He has estimated that he spent “many, many millions of dollars” on drugs, and he became addicted to heroin and cocaine. In March 1982, while driving to an anti-nuclear rally near San Clemente, California, Crosby suffered a seizure from cocaine saturation and crashed into the barrier in the centre of the highway. Police found cocaine and a loaded .45 pistol in the vehicle. Two weeks later, he was caught freebasing cocaine backstage in Dallas, Texas, and was sentenced to five years in jail. While free on appeal, he fled from rehab, and was jailed in 1985, going cold turkey during his 11 months inside. On his release, he returned to the stage with Nash and vowed to stay sober.

In 1994, around the time of the 25th anniversary of Woodstock, he had to be helped offstage, complaining that he was told he had hepatitis C, and that his liver was failing. He was broke, and he needed a transplant. And, while Crosby claims to have settled down in the aftermath of this shock, he was arrested in 2004 after going back to a New York hotel to retrieve a suitcase that contained marijuana and a loaded .45.
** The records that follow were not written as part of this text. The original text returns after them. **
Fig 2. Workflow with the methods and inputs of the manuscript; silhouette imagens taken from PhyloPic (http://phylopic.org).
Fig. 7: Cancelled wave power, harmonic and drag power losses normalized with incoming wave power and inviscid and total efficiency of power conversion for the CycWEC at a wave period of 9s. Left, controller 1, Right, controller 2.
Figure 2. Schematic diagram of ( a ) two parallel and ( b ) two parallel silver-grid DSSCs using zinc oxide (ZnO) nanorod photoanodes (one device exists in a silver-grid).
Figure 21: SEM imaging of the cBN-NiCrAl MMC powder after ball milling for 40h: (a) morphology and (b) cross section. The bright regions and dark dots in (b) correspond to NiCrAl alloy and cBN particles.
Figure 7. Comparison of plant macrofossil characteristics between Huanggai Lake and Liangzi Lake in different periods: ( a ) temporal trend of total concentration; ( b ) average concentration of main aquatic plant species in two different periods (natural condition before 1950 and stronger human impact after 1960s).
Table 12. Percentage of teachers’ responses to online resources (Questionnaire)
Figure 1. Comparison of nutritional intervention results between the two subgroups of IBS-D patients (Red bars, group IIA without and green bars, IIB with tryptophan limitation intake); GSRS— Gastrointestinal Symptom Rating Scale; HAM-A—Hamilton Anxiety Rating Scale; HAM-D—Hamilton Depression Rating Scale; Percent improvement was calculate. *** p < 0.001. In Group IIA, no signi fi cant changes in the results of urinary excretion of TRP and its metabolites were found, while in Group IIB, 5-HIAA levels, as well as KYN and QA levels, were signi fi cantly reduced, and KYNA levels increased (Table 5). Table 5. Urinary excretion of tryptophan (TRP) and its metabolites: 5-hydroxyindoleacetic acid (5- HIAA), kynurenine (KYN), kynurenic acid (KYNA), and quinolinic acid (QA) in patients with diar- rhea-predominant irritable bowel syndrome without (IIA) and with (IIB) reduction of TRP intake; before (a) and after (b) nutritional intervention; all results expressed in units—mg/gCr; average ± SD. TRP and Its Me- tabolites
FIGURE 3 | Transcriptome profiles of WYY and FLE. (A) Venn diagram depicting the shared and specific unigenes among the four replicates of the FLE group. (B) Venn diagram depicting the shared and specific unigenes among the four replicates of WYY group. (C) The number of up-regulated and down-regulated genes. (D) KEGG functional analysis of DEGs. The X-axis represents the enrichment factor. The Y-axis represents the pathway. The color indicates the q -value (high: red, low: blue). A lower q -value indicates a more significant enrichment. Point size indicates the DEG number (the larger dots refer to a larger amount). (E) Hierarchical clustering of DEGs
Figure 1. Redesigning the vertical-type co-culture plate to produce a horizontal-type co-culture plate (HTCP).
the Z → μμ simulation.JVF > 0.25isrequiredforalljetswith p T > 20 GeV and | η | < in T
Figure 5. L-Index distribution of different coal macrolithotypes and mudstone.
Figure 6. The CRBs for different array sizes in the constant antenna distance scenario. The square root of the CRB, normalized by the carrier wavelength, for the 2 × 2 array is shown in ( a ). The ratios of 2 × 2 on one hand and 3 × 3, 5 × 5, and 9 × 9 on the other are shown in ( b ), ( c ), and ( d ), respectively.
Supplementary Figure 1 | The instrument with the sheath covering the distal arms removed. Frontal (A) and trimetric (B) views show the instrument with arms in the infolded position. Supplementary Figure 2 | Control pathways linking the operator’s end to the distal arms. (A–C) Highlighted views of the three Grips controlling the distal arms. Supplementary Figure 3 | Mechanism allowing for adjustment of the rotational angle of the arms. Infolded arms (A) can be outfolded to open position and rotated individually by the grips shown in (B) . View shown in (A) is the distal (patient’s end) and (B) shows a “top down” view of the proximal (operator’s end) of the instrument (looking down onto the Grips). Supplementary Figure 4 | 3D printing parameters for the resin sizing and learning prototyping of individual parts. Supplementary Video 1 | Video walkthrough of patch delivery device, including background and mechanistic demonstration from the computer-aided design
Looking back at all this mayhem, Crosby is not immediately inclined to apologise for his libertarian past and the Woodstock ideal to which he has forever clung.

“There are very few things about it that I think were wrong,” he tells Uncut. “I think we were right about civil rights. All men are created equal, and we need to enforce that, severely, strongly, with everything we’ve got. I think peace is better than war. I think the only thing we were wrong about was the drugs and that was only because we were innocent. We didn’t know. We had no idea. We’d only encountered pot and psychedelics and we thought they were sort of beneficial and kinda neat. And then we ran into cocaine and heroin. Oops! We were ignorant, and we didn’t know. But we survived it.”

Nash, eternally cast as the ‘sensible one’, gave up cocaine on December 9, 1984.

“I remember the date deliberately,” he says. “It was the last concert of Crosby, Stills and Nash tour, in Honolulu. We were at the Kohala Hilton. Having an after tour party. And all of a sudden, I realised that all of these people who were snorting and thought they were having a good time were not having a good time at all.

“It was a completely false thing, and I just hated it. I swore then that I would never snort it again. And I didn’t.”